A while back I suggested that people of my vintage put a flashing green light on the roof of their cars to warn other drivers that an old coot is on the road, to expect him to stay in the passing lane going 50 MPH, back up without looking and not turn right on red. The flashing light would be nice for other drivers, but it wouldn’t do much for us old coots. A sign like the one on the dump truck would. It could be tailored for the occasion. Like when I wake up with a crick in my neck. I could put a “Driver Can’t Turn His Head” sign in the back window to let people know I might swerve into them if they try to pass me.
“Old Coot Forgot His Hearing Aids,” is another good one. It would stop people from blowing their horn when I do something stupid, like putting on my left signal and then turning right. A sign that says, “Headed For An Early Bird Special,” would be the best of all. I’d put it on the front and back of my car. It would be as effective as the siren on an ambulance. People would pull to the side of the road to get out of the way. Nobody is foolish enough to get between an old coot and an early bird special.

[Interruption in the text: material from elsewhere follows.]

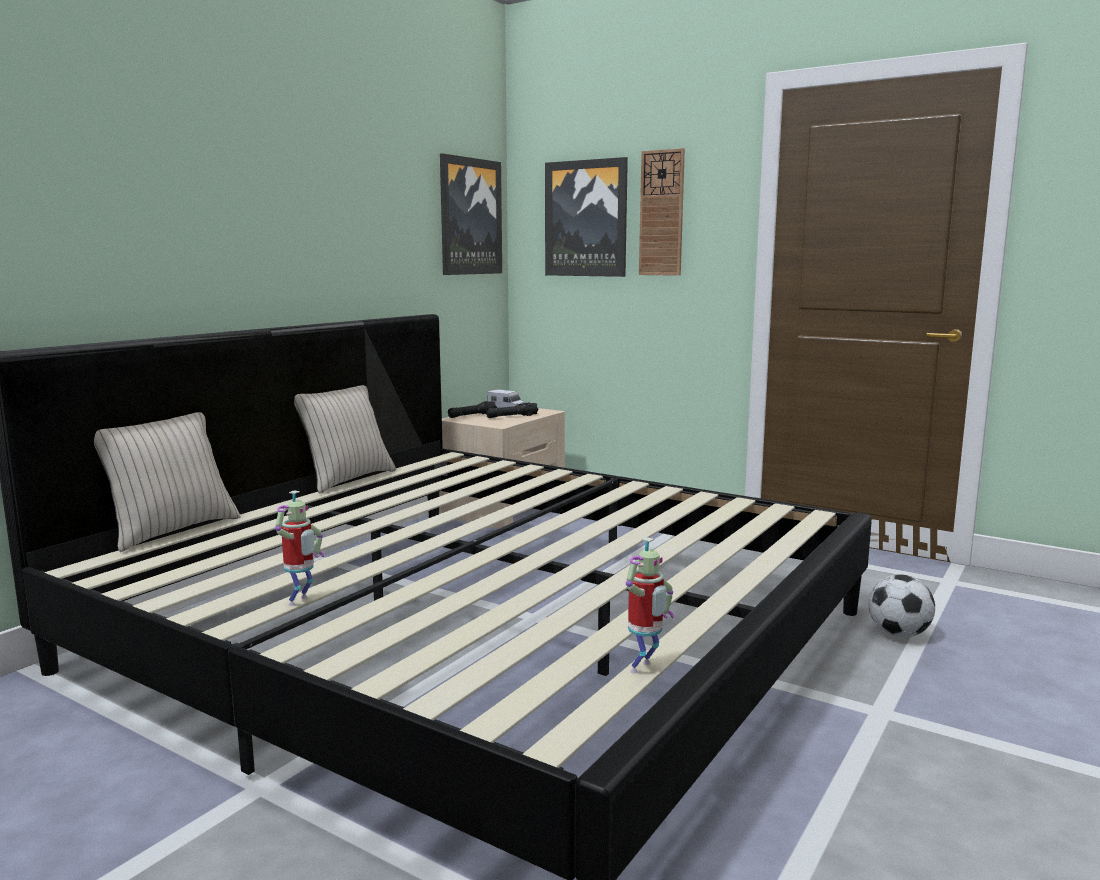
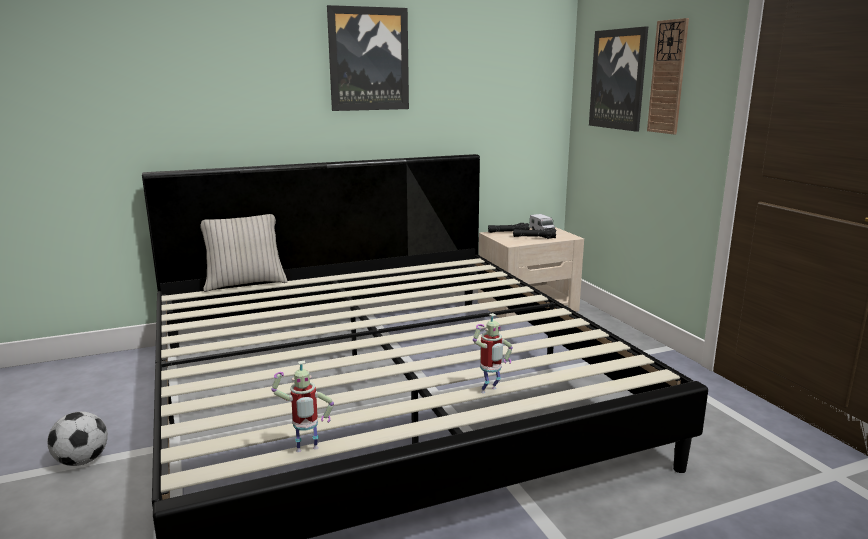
camera: 35 degrees right, 5 degrees up
toy robot [275,490,324,606] -> toy robot moved to [473,313,513,393]
beige pillow [294,385,396,494] -> none
picture [440,153,502,275] -> picture moved to [327,5,409,111]
football [869,574,935,637] -> football moved to [47,412,108,466]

The list of signs I’d stick on my car is endless: “Vehicle Stops Frequently For Coffee,” followed by, “This Vehicle Makes Frequent and Sudden Stops At Rest Rooms.” Or, “Driver Naps While Driving.” I guess what I really need is an electronic signboard with preprogrammed buttons. Then, I could change the message on the fly. I’d wear out the, “You’re Following Too Close,” button. People ride my back bumper all the time. Is it just an old coot thing, or do they do it to you too?